> _What is needed_: Rewrite the listing with every "scores" renamed to "highscores", keeping everything else unchanged.

> _Records for processing_:
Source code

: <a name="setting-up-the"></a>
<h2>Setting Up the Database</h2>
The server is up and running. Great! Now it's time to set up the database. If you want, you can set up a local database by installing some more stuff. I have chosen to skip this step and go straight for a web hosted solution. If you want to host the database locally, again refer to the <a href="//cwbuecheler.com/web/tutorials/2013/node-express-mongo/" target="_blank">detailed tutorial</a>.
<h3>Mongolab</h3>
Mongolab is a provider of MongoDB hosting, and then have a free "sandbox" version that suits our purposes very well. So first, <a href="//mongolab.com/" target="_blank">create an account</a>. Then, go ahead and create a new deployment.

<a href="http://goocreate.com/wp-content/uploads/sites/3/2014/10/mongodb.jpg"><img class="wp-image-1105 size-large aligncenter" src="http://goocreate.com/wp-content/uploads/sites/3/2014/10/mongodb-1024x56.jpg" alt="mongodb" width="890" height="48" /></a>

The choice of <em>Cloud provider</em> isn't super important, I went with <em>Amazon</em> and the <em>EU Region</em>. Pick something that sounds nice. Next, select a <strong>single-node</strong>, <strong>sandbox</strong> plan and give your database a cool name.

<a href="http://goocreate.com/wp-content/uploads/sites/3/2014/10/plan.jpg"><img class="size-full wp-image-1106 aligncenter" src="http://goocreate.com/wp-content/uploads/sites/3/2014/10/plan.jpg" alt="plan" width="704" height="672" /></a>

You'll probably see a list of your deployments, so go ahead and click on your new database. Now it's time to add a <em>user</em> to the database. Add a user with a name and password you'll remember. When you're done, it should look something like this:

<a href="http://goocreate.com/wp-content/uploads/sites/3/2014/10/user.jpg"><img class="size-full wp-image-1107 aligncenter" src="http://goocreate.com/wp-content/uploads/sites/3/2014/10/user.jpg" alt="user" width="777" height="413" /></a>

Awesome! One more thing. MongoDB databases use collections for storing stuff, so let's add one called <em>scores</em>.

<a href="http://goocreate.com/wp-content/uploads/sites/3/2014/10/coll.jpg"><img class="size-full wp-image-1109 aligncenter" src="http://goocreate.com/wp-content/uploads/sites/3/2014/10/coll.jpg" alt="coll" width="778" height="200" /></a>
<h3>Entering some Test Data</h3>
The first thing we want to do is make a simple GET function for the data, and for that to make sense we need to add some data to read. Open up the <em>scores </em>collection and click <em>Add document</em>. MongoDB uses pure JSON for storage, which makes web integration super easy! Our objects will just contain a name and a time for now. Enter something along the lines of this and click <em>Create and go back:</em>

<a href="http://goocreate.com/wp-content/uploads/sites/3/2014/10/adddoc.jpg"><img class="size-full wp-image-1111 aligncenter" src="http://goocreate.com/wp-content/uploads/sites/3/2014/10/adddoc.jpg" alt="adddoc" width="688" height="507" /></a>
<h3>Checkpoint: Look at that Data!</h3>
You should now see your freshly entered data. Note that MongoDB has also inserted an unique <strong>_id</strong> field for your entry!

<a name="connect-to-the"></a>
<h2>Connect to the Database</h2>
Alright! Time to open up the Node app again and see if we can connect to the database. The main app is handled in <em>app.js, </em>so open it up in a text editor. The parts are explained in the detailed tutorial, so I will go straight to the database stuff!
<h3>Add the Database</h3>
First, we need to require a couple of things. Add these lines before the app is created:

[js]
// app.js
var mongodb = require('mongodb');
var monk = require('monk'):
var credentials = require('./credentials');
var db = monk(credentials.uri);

> _Solution_:
Source code

: <a name="setting-up-the"></a>
<h2>Setting Up the Database</h2>
The server is up and running. Great! Now it's time to set up the database. If you want, you can set up a local database by installing some more stuff. I have chosen to skip this step and go straight for a web hosted solution. If you want to host the database locally, again refer to the <a href="//cwbuecheler.com/web/tutorials/2013/node-express-mongo/" target="_blank">detailed tutorial</a>.
<h3>Mongolab</h3>
Mongolab is a provider of MongoDB hosting, and then have a free "sandbox" version that suits our purposes very well. So first, <a href="//mongolab.com/" target="_blank">create an account</a>. Then, go ahead and create a new deployment.

<a href="http://goocreate.com/wp-content/uploads/sites/3/2014/10/mongodb.jpg"><img class="wp-image-1105 size-large aligncenter" src="http://goocreate.com/wp-content/uploads/sites/3/2014/10/mongodb-1024x56.jpg" alt="mongodb" width="890" height="48" /></a>

The choice of <em>Cloud provider</em> isn't super important, I went with <em>Amazon</em> and the <em>EU Region</em>. Pick something that sounds nice. Next, select a <strong>single-node</strong>, <strong>sandbox</strong> plan and give your database a cool name.

<a href="http://goocreate.com/wp-content/uploads/sites/3/2014/10/plan.jpg"><img class="size-full wp-image-1106 aligncenter" src="http://goocreate.com/wp-content/uploads/sites/3/2014/10/plan.jpg" alt="plan" width="704" height="672" /></a>

You'll probably see a list of your deployments, so go ahead and click on your new database. Now it's time to add a <em>user</em> to the database. Add a user with a name and password you'll remember. When you're done, it should look something like this:

<a href="http://goocreate.com/wp-content/uploads/sites/3/2014/10/user.jpg"><img class="size-full wp-image-1107 aligncenter" src="http://goocreate.com/wp-content/uploads/sites/3/2014/10/user.jpg" alt="user" width="777" height="413" /></a>

Awesome! One more thing. MongoDB databases use collections for storing stuff, so let's add one called <em>highscores</em>.

<a href="http://goocreate.com/wp-content/uploads/sites/3/2014/10/coll.jpg"><img class="size-full wp-image-1109 aligncenter" src="http://goocreate.com/wp-content/uploads/sites/3/2014/10/coll.jpg" alt="coll" width="778" height="200" /></a>
<h3>Entering some Test Data</h3>
The first thing we want to do is make a simple GET function for the data, and for that to make sense we need to add some data to read. Open up the <em>highscores </em>collection and click <em>Add document</em>. MongoDB uses pure JSON for storage, which makes web integration super easy! Our objects will just contain a name and a time for now. Enter something along the lines of this and click <em>Create and go back:</em>

<a href="http://goocreate.com/wp-content/uploads/sites/3/2014/10/adddoc.jpg"><img class="size-full wp-image-1111 aligncenter" src="http://goocreate.com/wp-content/uploads/sites/3/2014/10/adddoc.jpg" alt="adddoc" width="688" height="507" /></a>
<h3>Checkpoint: Look at that Data!</h3>
You should now see your freshly entered data. Note that MongoDB has also inserted an unique <strong>_id</strong> field for your entry!

<a name="connect-to-the"></a>
<h2>Connect to the Database</h2>
Alright! Time to open up the Node app again and see if we can connect to the database. The main app is handled in <em>app.js, </em>so open it up in a text editor. The parts are explained in the detailed tutorial, so I will go straight to the database stuff!
<h3>Add the Database</h3>
First, we need to require a couple of things. Add these lines before the app is created:

[js]
// app.js
var mongodb = require('mongodb');
var monk = require('monk'):
var credentials = require('./credentials');
var db = monk(credentials.uri);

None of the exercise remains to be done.